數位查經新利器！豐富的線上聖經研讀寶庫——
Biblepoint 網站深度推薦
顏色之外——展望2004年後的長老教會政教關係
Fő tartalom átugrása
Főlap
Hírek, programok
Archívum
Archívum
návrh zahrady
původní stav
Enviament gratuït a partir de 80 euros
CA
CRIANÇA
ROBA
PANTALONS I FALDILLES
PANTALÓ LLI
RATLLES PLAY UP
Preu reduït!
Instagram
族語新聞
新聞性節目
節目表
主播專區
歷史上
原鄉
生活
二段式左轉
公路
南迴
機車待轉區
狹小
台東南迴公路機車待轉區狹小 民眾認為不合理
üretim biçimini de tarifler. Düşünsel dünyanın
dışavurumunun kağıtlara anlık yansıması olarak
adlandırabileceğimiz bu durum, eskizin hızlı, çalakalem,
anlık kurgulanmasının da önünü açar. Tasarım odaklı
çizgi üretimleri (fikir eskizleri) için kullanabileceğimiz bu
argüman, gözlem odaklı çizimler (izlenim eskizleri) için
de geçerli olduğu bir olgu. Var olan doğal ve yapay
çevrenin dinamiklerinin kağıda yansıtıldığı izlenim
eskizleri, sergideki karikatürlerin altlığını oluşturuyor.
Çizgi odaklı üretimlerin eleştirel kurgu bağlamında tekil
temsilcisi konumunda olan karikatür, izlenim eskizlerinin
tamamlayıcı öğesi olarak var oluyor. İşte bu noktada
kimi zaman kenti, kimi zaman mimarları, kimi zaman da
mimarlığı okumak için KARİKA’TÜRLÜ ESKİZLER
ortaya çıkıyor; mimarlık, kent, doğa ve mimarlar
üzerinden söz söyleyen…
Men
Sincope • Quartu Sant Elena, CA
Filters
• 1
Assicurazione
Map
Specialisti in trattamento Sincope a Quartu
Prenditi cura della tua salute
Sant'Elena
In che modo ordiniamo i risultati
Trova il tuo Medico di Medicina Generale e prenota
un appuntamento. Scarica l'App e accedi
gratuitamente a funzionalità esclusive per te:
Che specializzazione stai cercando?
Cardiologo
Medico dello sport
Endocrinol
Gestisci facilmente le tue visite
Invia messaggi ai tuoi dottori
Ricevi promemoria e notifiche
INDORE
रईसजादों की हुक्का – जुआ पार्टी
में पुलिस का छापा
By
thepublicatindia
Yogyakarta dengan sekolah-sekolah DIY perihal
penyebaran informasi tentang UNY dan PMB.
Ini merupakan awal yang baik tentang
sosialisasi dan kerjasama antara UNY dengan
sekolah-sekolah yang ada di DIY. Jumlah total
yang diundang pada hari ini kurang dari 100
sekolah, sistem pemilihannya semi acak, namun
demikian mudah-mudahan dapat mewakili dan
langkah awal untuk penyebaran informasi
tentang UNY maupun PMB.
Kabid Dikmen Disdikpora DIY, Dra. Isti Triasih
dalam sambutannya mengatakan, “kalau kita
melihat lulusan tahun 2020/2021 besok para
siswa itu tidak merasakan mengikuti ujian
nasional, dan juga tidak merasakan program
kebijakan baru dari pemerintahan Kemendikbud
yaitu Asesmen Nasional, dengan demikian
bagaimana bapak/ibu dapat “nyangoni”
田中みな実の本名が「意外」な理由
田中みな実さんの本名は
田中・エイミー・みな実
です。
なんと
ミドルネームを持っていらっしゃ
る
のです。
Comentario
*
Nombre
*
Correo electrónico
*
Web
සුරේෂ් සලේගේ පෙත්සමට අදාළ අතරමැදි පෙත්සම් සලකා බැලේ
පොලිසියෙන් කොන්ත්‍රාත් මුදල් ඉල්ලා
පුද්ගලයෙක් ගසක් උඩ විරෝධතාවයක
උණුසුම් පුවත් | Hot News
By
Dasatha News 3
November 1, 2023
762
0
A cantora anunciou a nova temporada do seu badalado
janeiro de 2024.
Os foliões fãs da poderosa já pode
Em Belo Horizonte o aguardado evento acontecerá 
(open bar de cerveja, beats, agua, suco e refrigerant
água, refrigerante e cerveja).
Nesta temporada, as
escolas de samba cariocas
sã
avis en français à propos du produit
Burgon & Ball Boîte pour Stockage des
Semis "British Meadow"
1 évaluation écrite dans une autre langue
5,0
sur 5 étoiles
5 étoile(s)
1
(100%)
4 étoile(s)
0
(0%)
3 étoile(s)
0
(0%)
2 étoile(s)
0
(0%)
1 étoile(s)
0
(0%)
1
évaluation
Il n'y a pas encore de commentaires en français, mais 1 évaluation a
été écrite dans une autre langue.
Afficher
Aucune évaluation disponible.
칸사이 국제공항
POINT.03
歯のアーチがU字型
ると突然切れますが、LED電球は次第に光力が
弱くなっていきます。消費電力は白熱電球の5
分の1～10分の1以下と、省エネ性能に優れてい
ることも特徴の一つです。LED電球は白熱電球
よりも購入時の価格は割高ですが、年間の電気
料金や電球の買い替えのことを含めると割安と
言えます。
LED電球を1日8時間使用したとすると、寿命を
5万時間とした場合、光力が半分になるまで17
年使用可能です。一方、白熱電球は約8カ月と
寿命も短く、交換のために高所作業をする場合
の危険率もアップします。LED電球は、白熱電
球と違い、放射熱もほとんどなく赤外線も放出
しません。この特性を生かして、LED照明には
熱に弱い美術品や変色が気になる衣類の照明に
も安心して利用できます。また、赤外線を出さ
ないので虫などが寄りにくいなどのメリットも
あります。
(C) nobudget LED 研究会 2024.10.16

******

- _PROBLEM TO SOLVE_:
Go through the records and work out how many lines contain the string "izlenim". The answer should be that number alone.

- _ANSWER AREA_:
3